После таких жестоких акций ко мне часто приходили «ходоки», дружно ходатайствуя о реабилитации случайно оступившегося или негодящегося к работе товарища. Иногда сперва подсылали после долгого инструктирования Инну Михайловну Чурикову для предварительного смягчения ситуации, долго растолковывая ей, о ком идет речь. За четверть века в двух случаях я соглашался с ходоками, но, как правило, решений своих не менял и старался избавляться от человека мгновенно. Иногда мгновенного увольнения не получалось, тогда я упрямо дожимал свое намерение и старался правильно обосновать для коллектива свою жестокую акцию. Мы расстались с рядом очень способных людей. Лично против них я не чинил никаких злонамеренных козней, но хорошо знал, как в театрах наступает гибельная «цепная реакция» после безвольного и чисто административного отступления.
Театр — в значительной степени замкнутое пространство, как корабль. Из истории известно — бунт на корабле возникает, когда его не подавляют в самом зародыше. К таким «подавлениям» я иногда специально готовился и даже принимал предварительно валидол, потому что — не зверь, хотя старался в отдельных случаях на него походить, чтобы хоть пахло зверем. У тех, кто работает в театре, обоняние всегда острое.

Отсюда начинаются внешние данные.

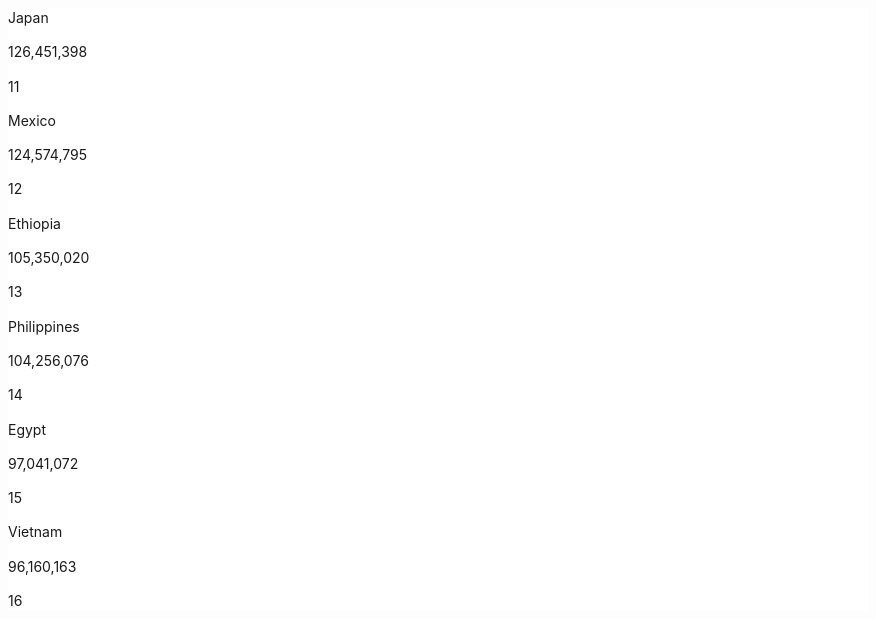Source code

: 
Japan


126,451,398






11


Mexico


124,574,795






12


Ethiopia


105,350,020






13


Philippines


104,256,076






14


Egypt


97,041,072






15


Vietnam


96,160,163






16
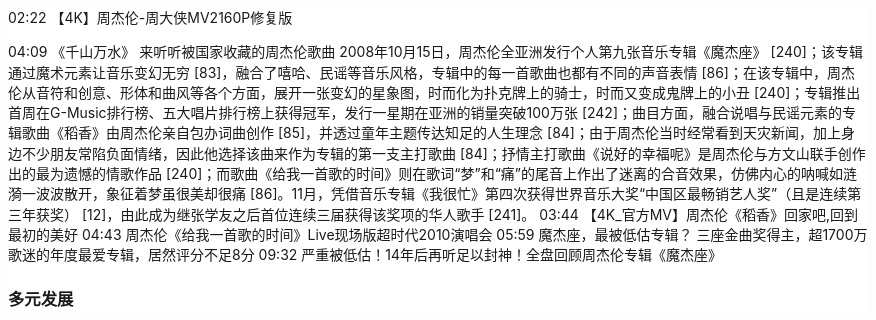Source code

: 
02:22
【4K】周杰伦-周大侠MV2160P修复版


04:09
《千山万水》 来听听被国家收藏的周杰伦歌曲
2008年10月15日，周杰伦全亚洲发行个人第九张音乐专辑《魔杰座》 [240]；该专辑通过魔术元素让音乐变幻无穷 [83]，融合了嘻哈、民谣等音乐风格，专辑中的每一首歌曲也都有不同的声音表情 [86]；在该专辑中，周杰伦从音符和创意、形体和曲风等各个方面，展开一张变幻的星象图，时而化为扑克牌上的骑士，时而又变成鬼牌上的小丑 [240]；专辑推出首周在G-Music排行榜、五大唱片排行榜上获得冠军，发行一星期在亚洲的销量突破100万张 [242]；曲目方面，融合说唱与民谣元素的专辑歌曲《稻香》由周杰伦亲自包办词曲创作 [85]，并透过童年主题传达知足的人生理念 [84]；由于周杰伦当时经常看到天灾新闻，加上身边不少朋友常陷负面情绪，因此他选择该曲来作为专辑的第一支主打歌曲 [84]；抒情主打歌曲《说好的幸福呢》是周杰伦与方文山联手创作出的最为遗憾的情歌作品 [240]；而歌曲《给我一首歌的时间》则在歌词“梦”和“痛”的尾音上作出了迷离的合音效果，仿佛内心的呐喊如涟漪一波波散开，象征着梦虽很美却很痛 [86]。11月，凭借音乐专辑《我很忙》第四次获得世界音乐大奖“中国区最畅销艺人奖”（且是连续第三年获奖） [12]，由此成为继张学友之后首位连续三届获得该奖项的华人歌手 [241]。
[](https://baike.baidu.com/pic/%E5%91%A8%E6%9D%B0%E4%BC%A6/129156/0/0b46f21fbe096b63f624e731ad6a9044ebf81a4c0602?fr=lemma&fromModule=lemma_content-image)
03:44
【4K_官方MV】周杰伦《稻香》回家吧,回到最初的美好
04:43
周杰伦《给我一首歌的时间》Live现场版超时代2010演唱会
05:59
魔杰座，最被低估专辑？ 三座金曲奖得主，超1700万歌迷的年度最爱专辑，居然评分不足8分
09:32
严重被低估！14年后再听足以封神！全盘回顾周杰伦专辑《魔杰座》
### 多元发展
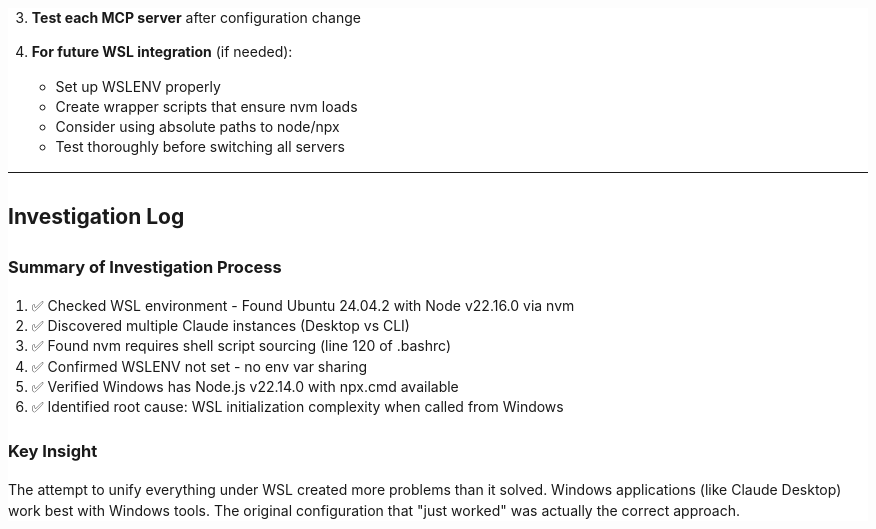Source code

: 3. **Test each MCP server** after configuration change

4. **For future WSL integration** (if needed):
   - Set up WSLENV properly
   - Create wrapper scripts that ensure nvm loads
   - Consider using absolute paths to node/npx
   - Test thoroughly before switching all servers

---

## Investigation Log

### Summary of Investigation Process
1. ✅ Checked WSL environment - Found Ubuntu 24.04.2 with Node v22.16.0 via nvm
2. ✅ Discovered multiple Claude instances (Desktop vs CLI)
3. ✅ Found nvm requires shell script sourcing (line 120 of .bashrc)
4. ✅ Confirmed WSLENV not set - no env var sharing
5. ✅ Verified Windows has Node.js v22.14.0 with npx.cmd available
6. ✅ Identified root cause: WSL initialization complexity when called from Windows

### Key Insight
The attempt to unify everything under WSL created more problems than it solved. Windows applications (like Claude Desktop) work best with Windows tools. The original configuration that "just worked" was actually the correct approach.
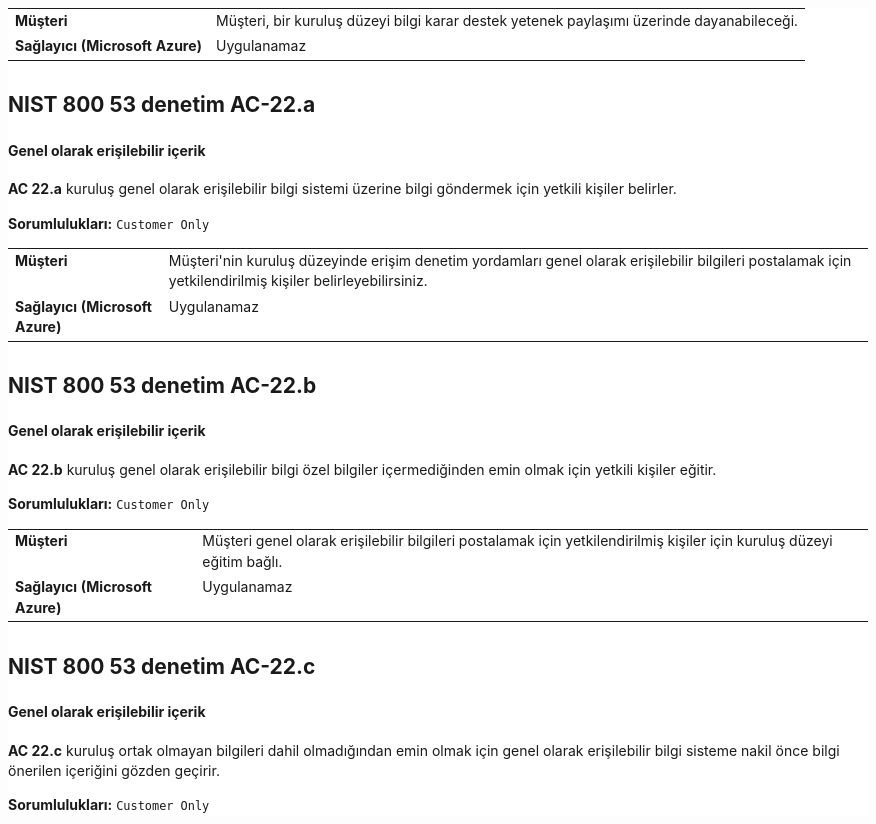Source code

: |||
|---|---|
| **Müşteri** | Müşteri, bir kuruluş düzeyi bilgi karar destek yetenek paylaşımı üzerinde dayanabileceği. |
| **Sağlayıcı (Microsoft Azure)** | Uygulanamaz |


 ## <a name="nist-800-53-control-ac-22a"></a>NIST 800 53 denetim AC-22.a

#### <a name="publicly-accessible-content"></a>Genel olarak erişilebilir içerik

**AC 22.a** kuruluş genel olarak erişilebilir bilgi sistemi üzerine bilgi göndermek için yetkili kişiler belirler.

**Sorumlulukları:** `Customer Only`

|||
|---|---|
| **Müşteri** | Müşteri'nin kuruluş düzeyinde erişim denetim yordamları genel olarak erişilebilir bilgileri postalamak için yetkilendirilmiş kişiler belirleyebilirsiniz. |
| **Sağlayıcı (Microsoft Azure)** | Uygulanamaz |


 ## <a name="nist-800-53-control-ac-22b"></a>NIST 800 53 denetim AC-22.b

#### <a name="publicly-accessible-content"></a>Genel olarak erişilebilir içerik

**AC 22.b** kuruluş genel olarak erişilebilir bilgi özel bilgiler içermediğinden emin olmak için yetkili kişiler eğitir.

**Sorumlulukları:** `Customer Only`

|||
|---|---|
| **Müşteri** | Müşteri genel olarak erişilebilir bilgileri postalamak için yetkilendirilmiş kişiler için kuruluş düzeyi eğitim bağlı. |
| **Sağlayıcı (Microsoft Azure)** | Uygulanamaz |


 ## <a name="nist-800-53-control-ac-22c"></a>NIST 800 53 denetim AC-22.c

#### <a name="publicly-accessible-content"></a>Genel olarak erişilebilir içerik

**AC 22.c** kuruluş ortak olmayan bilgileri dahil olmadığından emin olmak için genel olarak erişilebilir bilgi sisteme nakil önce bilgi önerilen içeriğini gözden geçirir.

**Sorumlulukları:** `Customer Only`
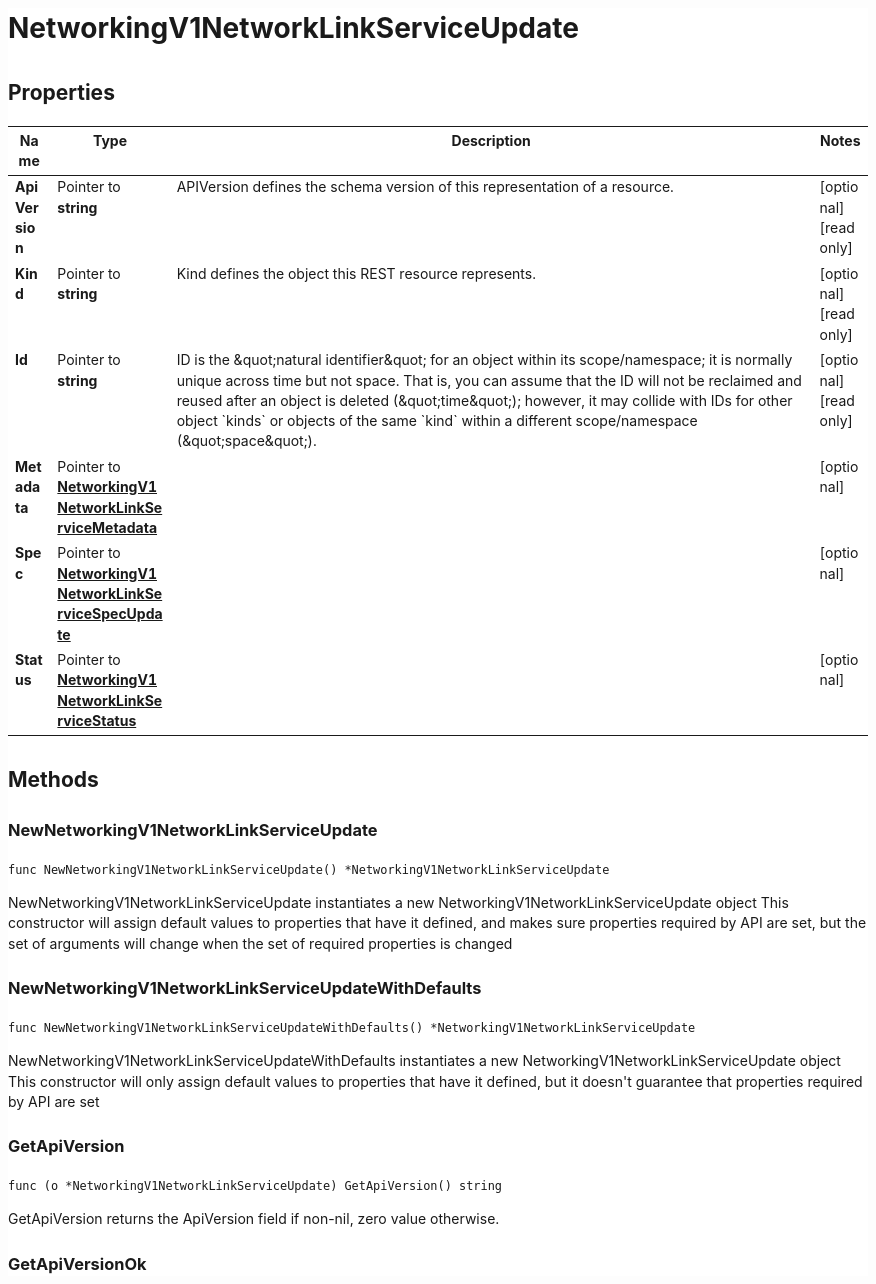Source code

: # NetworkingV1NetworkLinkServiceUpdate

## Properties

Name | Type | Description | Notes
------------ | ------------- | ------------- | -------------
**ApiVersion** | Pointer to **string** | APIVersion defines the schema version of this representation of a resource. | [optional] [readonly] 
**Kind** | Pointer to **string** | Kind defines the object this REST resource represents. | [optional] [readonly] 
**Id** | Pointer to **string** | ID is the \&quot;natural identifier\&quot; for an object within its scope/namespace; it is normally unique across time but not space. That is, you can assume that the ID will not be reclaimed and reused after an object is deleted (\&quot;time\&quot;); however, it may collide with IDs for other object &#x60;kinds&#x60; or objects of the same &#x60;kind&#x60; within a different scope/namespace (\&quot;space\&quot;). | [optional] [readonly] 
**Metadata** | Pointer to [**NetworkingV1NetworkLinkServiceMetadata**](NetworkingV1NetworkLinkServiceMetadata.md) |  | [optional] 
**Spec** | Pointer to [**NetworkingV1NetworkLinkServiceSpecUpdate**](NetworkingV1NetworkLinkServiceSpecUpdate.md) |  | [optional] 
**Status** | Pointer to [**NetworkingV1NetworkLinkServiceStatus**](NetworkingV1NetworkLinkServiceStatus.md) |  | [optional] 

## Methods

### NewNetworkingV1NetworkLinkServiceUpdate

`func NewNetworkingV1NetworkLinkServiceUpdate() *NetworkingV1NetworkLinkServiceUpdate`

NewNetworkingV1NetworkLinkServiceUpdate instantiates a new NetworkingV1NetworkLinkServiceUpdate object
This constructor will assign default values to properties that have it defined,
and makes sure properties required by API are set, but the set of arguments
will change when the set of required properties is changed

### NewNetworkingV1NetworkLinkServiceUpdateWithDefaults

`func NewNetworkingV1NetworkLinkServiceUpdateWithDefaults() *NetworkingV1NetworkLinkServiceUpdate`

NewNetworkingV1NetworkLinkServiceUpdateWithDefaults instantiates a new NetworkingV1NetworkLinkServiceUpdate object
This constructor will only assign default values to properties that have it defined,
but it doesn't guarantee that properties required by API are set

### GetApiVersion

`func (o *NetworkingV1NetworkLinkServiceUpdate) GetApiVersion() string`

GetApiVersion returns the ApiVersion field if non-nil, zero value otherwise.

### GetApiVersionOk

Во время репетиций «Гамлета» Глеб Анатольевич Панфилов сообщил мне, что не может и не будет работать с артистом Сократом Абдукадыровым, который ведет себя нагло, публично демонстрируя свое нежелание участвовать в массовых сценах. Я собрал коллектив исполнителей в зрительном зале, сделал нейтрально-миролюбивое лицо и очень тихим голосом сказал, что иногда в театре даже хорошим артистам приходится играть вспомогательные роли — так устроен репертуарный театр, не мы его придумали. «Но, — еще миролюбивее произнес я для контраста с запланированной жестокой экзекуцией, — у нас есть люди, которые свои личные настроения ставят выше общих творческих интересов. Вероятно, таким людям не надо участвовать в работе нашего театра, им лучше уйти, причем, чем скорее они это сделают, тем лучше». Далее я погрузился даже в своеобразную меланхолию, чтобы никто не подумал, что могу действовать агрессивно. «Сократ Абдукадыров, к вам у нас есть серьезные претензии, — печально вздохнул я, соображая, какая дверь будет выглядеть эффектнее, — встаньте, пожалуйста, если вам не трудно». Когда Абдукадыров встал, я резким движением вскинул руку: «Вон дверь. Через нее вам надо уйти и прямо сейчас». Артист был растерян, как-то неуверенно вышел в проход партера, и я ему помог, рявкнув: «Вон!!!»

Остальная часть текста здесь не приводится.